In September 1981, he had one last vision. The new Savior had been born and was living in Sri Lanka among the poor; he went by the name of Tagore. Believing he had been chosen to prepare the world for this second incarnation of Christ, Dick summarized Tagore’s teachings in a letter that he photocopied and sent to all his friends and acquaintances, as well as to the editor of an obscure fanzine. It was a clumsy interweaving of his usual religious obsessions with the philosophy of a fringe environmentalist movement—Deep Ecology—that was making its presence known on college campuses throughout California. The ecosphere is sacred, Tagore taught, and when the ecosphere is harmed, God is harmed. Tagore, the new Christ, had taken mankind’s sins against the ecosphere upon himself.

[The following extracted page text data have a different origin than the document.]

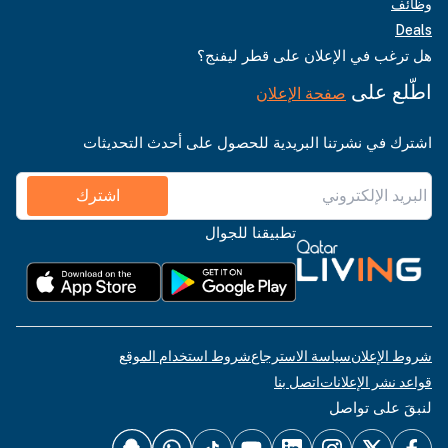
وظائف
Deals
هل ترغب في الإعلان على قطر ليفنج؟
اطّلع على
صفحة الإعلان
اشترك في نشرتنا البريدية للحصول على أحدث التحديثات
اشترك
تطبيقنا للجوال
شروط الإعلان
سياسة الاسترجاع
شروط استخدام الموقع
قواعد نشر الإعلانات
اتصل بنا
لنبقَ على تواصل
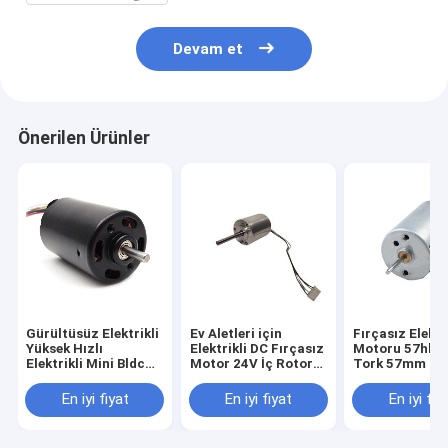
Devam et
Önerilen Ürünler
Gürültüsüz Elektrikli
Ev Aletleri için
Fırçasız Elektr
Yüksek Hızlı
Elektrikli DC Fırçasız
Motoru 57hbl 
Elektrikli Mini Bldc
Motor 24V İç Rotor
Tork 57mm Bl
Motor
BLDC Motor
Motorlar
En iyi fiyat
En iyi fiyat
En iyi fiy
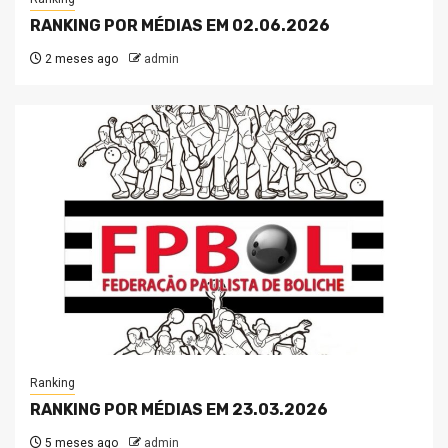
RANKING POR MÉDIAS EM 02.06.2026
2 meses ago
admin
Ranking
RANKING POR MÉDIAS EM 23.03.2026
5 meses ago
admin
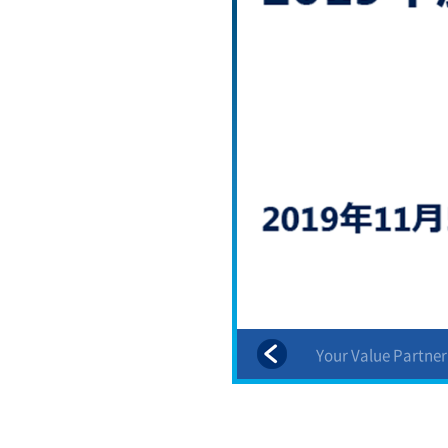
株主還元
Your Value Partner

The tone of this letter and others that Dick sent around this time shows how deadly serious he was about his new vision. That didn’t prevent him, however, from attributing it to Horselover Fat or from writing a parodic article for another fanzine in which he expresses the following convictions—as firmly held, no doubt, as those he evinced in the Tagore letter—in regard to his recent output: “It is glib enough,” he wrote,
but apparently Dick is trying to work off the bad karma he allegedly acquired during his year or years with street-people, criminals, violent agitators and just by and large the scum of Northern California (this all took place, apparently, after the collapse of one of his many marriages). This reviewer suggests that a better way to make amends would be to take some much-deserved R&R: stop writing, Phil, watch TV, maybe smoke a joint—one more bite of the dog won’t kill you—and generally take it easy until both the Bad Old Days and the reaction to the Bad Old Days subside in your fevered mind.
Having written this, he gave a contented sigh and went back to his Exegesis.